» **TASK DIRECTIONS**
Of the lines listed below, return exactly those that run from the line containing "only likely to" through the line containing "the audit log.", both included.

--- EXERCISE DATA Enclosed Below ---

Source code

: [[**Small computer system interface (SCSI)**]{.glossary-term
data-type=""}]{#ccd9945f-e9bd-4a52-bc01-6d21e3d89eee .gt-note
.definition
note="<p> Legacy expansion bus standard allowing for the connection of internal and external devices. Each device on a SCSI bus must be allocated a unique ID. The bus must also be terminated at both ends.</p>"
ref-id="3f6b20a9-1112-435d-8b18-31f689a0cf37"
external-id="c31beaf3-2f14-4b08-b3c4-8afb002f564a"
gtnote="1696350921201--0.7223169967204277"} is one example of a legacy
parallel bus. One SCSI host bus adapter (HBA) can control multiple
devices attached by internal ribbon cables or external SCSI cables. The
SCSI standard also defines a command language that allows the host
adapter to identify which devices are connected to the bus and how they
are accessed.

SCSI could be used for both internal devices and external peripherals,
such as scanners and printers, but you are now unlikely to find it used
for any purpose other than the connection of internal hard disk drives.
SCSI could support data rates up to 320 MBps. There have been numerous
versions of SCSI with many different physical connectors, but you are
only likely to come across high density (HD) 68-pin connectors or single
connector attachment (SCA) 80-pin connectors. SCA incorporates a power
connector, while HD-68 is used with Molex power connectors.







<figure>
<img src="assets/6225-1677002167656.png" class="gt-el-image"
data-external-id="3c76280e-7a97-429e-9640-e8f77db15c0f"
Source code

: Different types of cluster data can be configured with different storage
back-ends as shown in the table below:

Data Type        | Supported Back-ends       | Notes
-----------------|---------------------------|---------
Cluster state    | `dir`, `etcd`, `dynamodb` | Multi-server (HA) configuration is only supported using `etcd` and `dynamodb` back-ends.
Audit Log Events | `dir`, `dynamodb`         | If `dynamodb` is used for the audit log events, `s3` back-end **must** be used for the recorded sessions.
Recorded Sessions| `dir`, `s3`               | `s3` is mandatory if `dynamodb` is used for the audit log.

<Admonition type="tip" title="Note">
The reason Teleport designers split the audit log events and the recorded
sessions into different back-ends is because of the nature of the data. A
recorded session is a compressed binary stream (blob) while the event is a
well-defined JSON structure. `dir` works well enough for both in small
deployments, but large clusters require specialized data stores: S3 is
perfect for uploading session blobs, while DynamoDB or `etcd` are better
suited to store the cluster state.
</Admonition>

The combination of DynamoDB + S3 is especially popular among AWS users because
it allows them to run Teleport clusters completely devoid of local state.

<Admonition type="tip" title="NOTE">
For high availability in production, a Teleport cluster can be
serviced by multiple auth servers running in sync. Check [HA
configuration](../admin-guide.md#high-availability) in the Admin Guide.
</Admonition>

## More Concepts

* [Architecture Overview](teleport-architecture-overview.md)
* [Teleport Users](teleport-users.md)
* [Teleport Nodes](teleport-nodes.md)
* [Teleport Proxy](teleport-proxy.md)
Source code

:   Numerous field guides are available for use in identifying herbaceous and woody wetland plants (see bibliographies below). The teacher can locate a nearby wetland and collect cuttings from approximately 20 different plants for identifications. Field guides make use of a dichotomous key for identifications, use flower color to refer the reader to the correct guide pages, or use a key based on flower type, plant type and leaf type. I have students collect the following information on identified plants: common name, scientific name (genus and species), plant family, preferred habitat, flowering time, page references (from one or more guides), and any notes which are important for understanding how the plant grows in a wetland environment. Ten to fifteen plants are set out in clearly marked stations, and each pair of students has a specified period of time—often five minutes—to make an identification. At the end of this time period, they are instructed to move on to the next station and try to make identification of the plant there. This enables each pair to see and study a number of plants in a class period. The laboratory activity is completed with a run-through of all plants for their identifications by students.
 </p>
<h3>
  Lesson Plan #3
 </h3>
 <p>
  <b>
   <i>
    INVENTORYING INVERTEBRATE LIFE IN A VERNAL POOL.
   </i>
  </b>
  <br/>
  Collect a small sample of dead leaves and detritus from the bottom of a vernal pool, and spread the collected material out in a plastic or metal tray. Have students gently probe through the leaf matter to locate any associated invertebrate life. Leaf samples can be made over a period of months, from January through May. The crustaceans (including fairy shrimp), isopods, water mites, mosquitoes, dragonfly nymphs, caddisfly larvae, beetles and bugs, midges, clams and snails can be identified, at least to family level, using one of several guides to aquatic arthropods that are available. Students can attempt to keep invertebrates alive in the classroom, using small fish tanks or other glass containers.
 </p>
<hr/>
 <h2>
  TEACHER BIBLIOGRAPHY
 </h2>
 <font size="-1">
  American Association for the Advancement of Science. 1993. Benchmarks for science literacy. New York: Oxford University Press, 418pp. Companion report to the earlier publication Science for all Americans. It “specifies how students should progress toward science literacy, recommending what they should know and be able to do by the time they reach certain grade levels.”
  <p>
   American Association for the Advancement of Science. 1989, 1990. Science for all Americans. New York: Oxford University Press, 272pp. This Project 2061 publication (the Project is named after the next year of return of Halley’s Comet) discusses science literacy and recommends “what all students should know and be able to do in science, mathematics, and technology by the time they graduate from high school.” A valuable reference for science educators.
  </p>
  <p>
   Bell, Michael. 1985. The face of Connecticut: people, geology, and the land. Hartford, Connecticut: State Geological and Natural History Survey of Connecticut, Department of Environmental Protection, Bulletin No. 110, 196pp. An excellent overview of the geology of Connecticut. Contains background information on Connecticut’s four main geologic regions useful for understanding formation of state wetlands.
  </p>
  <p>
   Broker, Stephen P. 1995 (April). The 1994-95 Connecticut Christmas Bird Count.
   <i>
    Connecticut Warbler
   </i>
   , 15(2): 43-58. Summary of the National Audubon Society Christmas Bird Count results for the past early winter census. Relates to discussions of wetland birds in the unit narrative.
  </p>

--- End of Enclosed EXERCISE DATA ---

» **RESPONSE**
only likely to come across high density (HD) 68-pin connectors or single
connector attachment (SCA) 80-pin connectors. SCA incorporates a power
connector, while HD-68 is used with Molex power connectors.







<figure>
<img src="assets/6225-1677002167656.png" class="gt-el-image"
data-external-id="3c76280e-7a97-429e-9640-e8f77db15c0f"
Source code

: Different types of cluster data can be configured with different storage
back-ends as shown in the table below:

Data Type        | Supported Back-ends       | Notes
-----------------|---------------------------|---------
Cluster state    | `dir`, `etcd`, `dynamodb` | Multi-server (HA) configuration is only supported using `etcd` and `dynamodb` back-ends.
Audit Log Events | `dir`, `dynamodb`         | If `dynamodb` is used for the audit log events, `s3` back-end **must** be used for the recorded sessions.
Recorded Sessions| `dir`, `s3`               | `s3` is mandatory if `dynamodb` is used for the audit log.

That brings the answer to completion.